The first deep learning system to be widely used in life sciences appeared in 2015. Since then, models with a variety of architectures have emerged as researchers have sought to tackle common bioimage analysis problems, from eliminating noise and improving resolution, to localizing molecules and detecting objects. “A consensus on neural network architectures is starting to emerge,” says Laurène Donati, the executive director of the EPFL Center for Imaging. Meanwhile, Virginie Uhlmann, an EPFL graduate and a research group leader at EMBL-EBI, notes a shift in priorities: “The rush to develop new models has subsided. What really matters now is making sure life sciences researchers know how to use existing technologies properly. Part of that responsibility rests with developers, who need to come together to support their users.”

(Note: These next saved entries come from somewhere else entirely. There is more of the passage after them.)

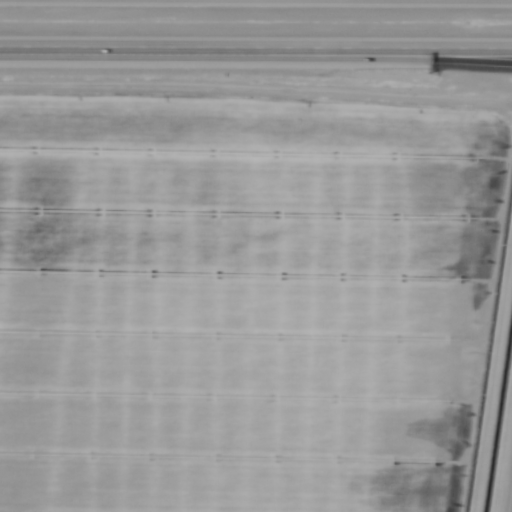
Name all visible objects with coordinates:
road: (256, 45)
road: (321, 59)
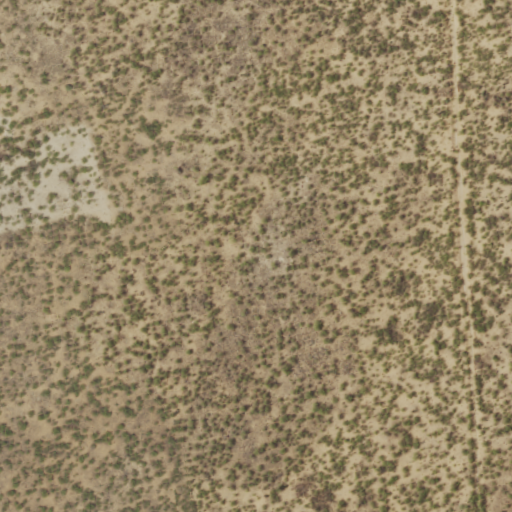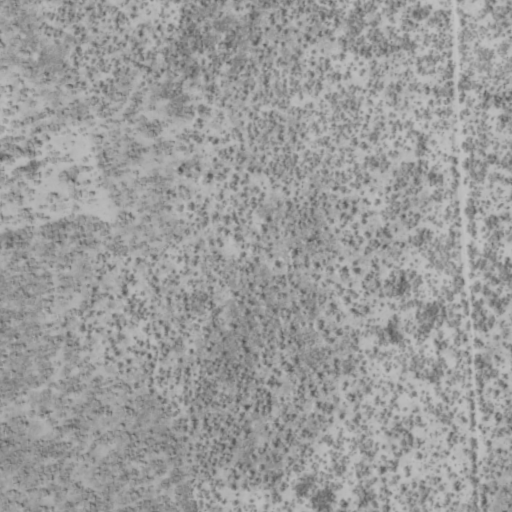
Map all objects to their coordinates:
road: (461, 256)
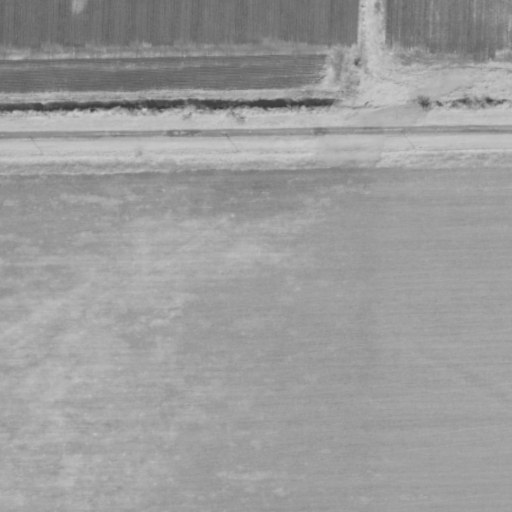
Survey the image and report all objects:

For scientists without a background in computing, deep learning models can appear impenetrable, especially given the lack of a standardized framework. To get around this problem, platforms known as “model zoos” have been created, hosting collections of pre-trained models along with supporting explanations. While some of these repositories provide only limited information, others offer fully documented examples of research applications, enabling users to judge whether a model can be adapted for a given purpose. But because scientific research intrinsically implies exploring new frontiers, it can be hard to know which model is best suited to a given dataset and how to repurpose it accordingly. Researchers also need to understand the model’s limitations and the factors that could impact its performance, as well as how these factors can be mitigated. And it takes a well-trained eye to avoid bias in interpreting the results.

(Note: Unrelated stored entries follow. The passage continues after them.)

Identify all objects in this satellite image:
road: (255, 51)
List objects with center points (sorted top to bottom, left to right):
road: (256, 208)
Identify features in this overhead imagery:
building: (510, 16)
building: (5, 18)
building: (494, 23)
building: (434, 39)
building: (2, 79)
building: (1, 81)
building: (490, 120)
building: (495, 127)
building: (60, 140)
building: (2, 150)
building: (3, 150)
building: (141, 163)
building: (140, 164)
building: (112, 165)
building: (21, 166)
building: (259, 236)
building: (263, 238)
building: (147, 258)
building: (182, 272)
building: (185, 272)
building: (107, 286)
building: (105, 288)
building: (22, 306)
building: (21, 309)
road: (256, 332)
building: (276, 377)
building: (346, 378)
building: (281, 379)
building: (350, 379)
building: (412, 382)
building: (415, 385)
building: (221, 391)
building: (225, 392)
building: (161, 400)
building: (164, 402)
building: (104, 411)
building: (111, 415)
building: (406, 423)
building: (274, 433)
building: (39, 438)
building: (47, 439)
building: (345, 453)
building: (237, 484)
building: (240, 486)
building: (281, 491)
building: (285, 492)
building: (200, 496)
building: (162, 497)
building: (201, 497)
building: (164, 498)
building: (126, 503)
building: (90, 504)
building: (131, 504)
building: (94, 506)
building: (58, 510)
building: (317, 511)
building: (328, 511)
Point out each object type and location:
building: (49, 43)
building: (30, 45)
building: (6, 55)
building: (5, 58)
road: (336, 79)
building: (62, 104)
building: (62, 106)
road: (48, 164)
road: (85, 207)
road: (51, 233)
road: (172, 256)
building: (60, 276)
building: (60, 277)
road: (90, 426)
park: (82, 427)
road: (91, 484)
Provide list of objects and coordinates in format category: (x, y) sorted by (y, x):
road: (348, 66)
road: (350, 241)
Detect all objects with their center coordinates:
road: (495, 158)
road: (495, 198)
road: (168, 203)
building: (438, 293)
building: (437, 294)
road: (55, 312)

In their paper, the three authors set out a series of good practices for non-experts, explaining how to choose the right pre-trained model, how to adjust it for a given research application and how to check the validity of the results. In doing so, they hope to “reassure skeptics and provide them with a strategy that minimizes the risks when experimenting with deep learning, and to equip long-time deep learning enthusiasts with additional safeguards,” says Daniel Sage, a researcher in EPFL’s Biomedical Imaging Group. Sage calls for “a stronger sense of community, whereby people share experiences and create a culture of best practices, and closer collaboration between programmers and biologists.”